Ryan trató de olvidarse de la desagradable sensación de que Pierce era capaz de ver el interior de su cerebro.

– Su amigo cocina de maravilla.

– Las apariencias suelen engañar -comentó él con aire divertido-. Ambos trabajamos en profesiones que muestran al público cosas que no son reales. Producciones Swan hace series de ficción, yo hago magia -Pierce se inclinó hacia Ryan, la cual se echó hacia el respaldo de inmediato. En la mano de Pierce apareció una rosa roja de tallo largo.

– ¡Oh! -exclamó ella, sorprendida y halagada. La agarró por el tallo y se la llevó a la nariz. La rosa tenía un olor dulce y penetrante-. Supongo que es la clase de cosas que debe esperarse de una cena con un mago -añadió sonriendo por encima de los pétalos.

– Las mujeres bonitas y las flores hacen buena pareja -comentó Pierce y le bastó mirarla a los ojos para ver que Ryan se retraía. Una mujer muy precavida, se dijo de nuevo. Y a él le gustaban las personas precavidas. Las respetaba. También le gustaba observar las reacciones de los demás-. Es una mujer bonita, Ryan Swan.

– Gracias -respondió ella casi con pudor.

– ¿Más vino? -la invitó Pierce sonriente.

– No, gracias. Estoy bien -rehusó Ryan. Pero el pulso le latía un poco más rápido. Puso la flor junto al plato y volvió a concentrarse en la comida-. No suelo venir por esta parte de la costa. ¿Vive aquí hace mucho, señor Atkins? -preguntó para entablar una conversación.

– Desde hace unos años -Pierce se llevó la copa a los labios, pero Ryan notó que apenas bebió vino-. No me gustan las multitudes -explicó.

– Salvo en los espectáculos -apuntó ella con una sonrisa.

– Naturalmente.

De pronto, cuando Pierce se levantó y sugirió ir a sentarse a la salita de estar, Ryan cayó en la cuenta de que no habían hablado del contrato.

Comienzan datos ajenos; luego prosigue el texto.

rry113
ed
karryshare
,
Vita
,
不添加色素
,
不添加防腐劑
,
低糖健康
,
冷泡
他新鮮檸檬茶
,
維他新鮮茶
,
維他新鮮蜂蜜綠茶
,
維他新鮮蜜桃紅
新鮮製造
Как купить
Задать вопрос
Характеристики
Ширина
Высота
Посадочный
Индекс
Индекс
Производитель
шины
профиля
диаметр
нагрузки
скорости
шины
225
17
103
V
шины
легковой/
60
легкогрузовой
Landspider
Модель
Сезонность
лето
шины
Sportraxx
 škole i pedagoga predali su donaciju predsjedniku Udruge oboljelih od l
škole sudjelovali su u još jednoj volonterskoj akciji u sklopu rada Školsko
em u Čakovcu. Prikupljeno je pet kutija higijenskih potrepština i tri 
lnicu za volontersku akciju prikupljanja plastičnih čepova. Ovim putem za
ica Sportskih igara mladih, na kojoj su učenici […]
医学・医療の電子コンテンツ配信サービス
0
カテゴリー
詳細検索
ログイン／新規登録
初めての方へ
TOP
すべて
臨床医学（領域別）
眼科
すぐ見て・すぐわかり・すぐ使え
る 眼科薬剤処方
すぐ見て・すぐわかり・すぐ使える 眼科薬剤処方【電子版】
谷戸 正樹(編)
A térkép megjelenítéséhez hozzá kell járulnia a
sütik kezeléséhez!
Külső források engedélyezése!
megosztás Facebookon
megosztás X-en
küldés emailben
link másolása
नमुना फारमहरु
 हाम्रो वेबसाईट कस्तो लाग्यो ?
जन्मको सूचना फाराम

Tendría que reconducir la conversación de vuelta al tema que la había llevado a visitarlo.

– Señor Atkins -arrancó justo mientras entraban en la salita-. ¡Qué habitación más bonita!

Era como retroceder al siglo XVIII. Pero no había telarañas, no había signos del paso del tiempo. Los muebles relucían y las flores estaban recién cortadas. Un pequeño piano, con un cuaderno de partituras abierto, adornaba una esquina. Sobre la repisa de la chimenea podían verse diversas figuritas de cristal. Todas de animales, advirtió Ryan tras un segundo vistazo con más detenimiento: unicornios, caballos alados, centauros, un perro de tres cabezas. La colección de Pierce Atkins no podía incluir animales convencionales. Y, sin embargo, el fuego de la chimenea crepitaba con sosiego y la lámpara que embellecía una de las mesitas era sin duda una Tiffany. Se trataba de la clase de habitación que Ryan habría esperado encontrar en una acogedora casa de campo inglesa.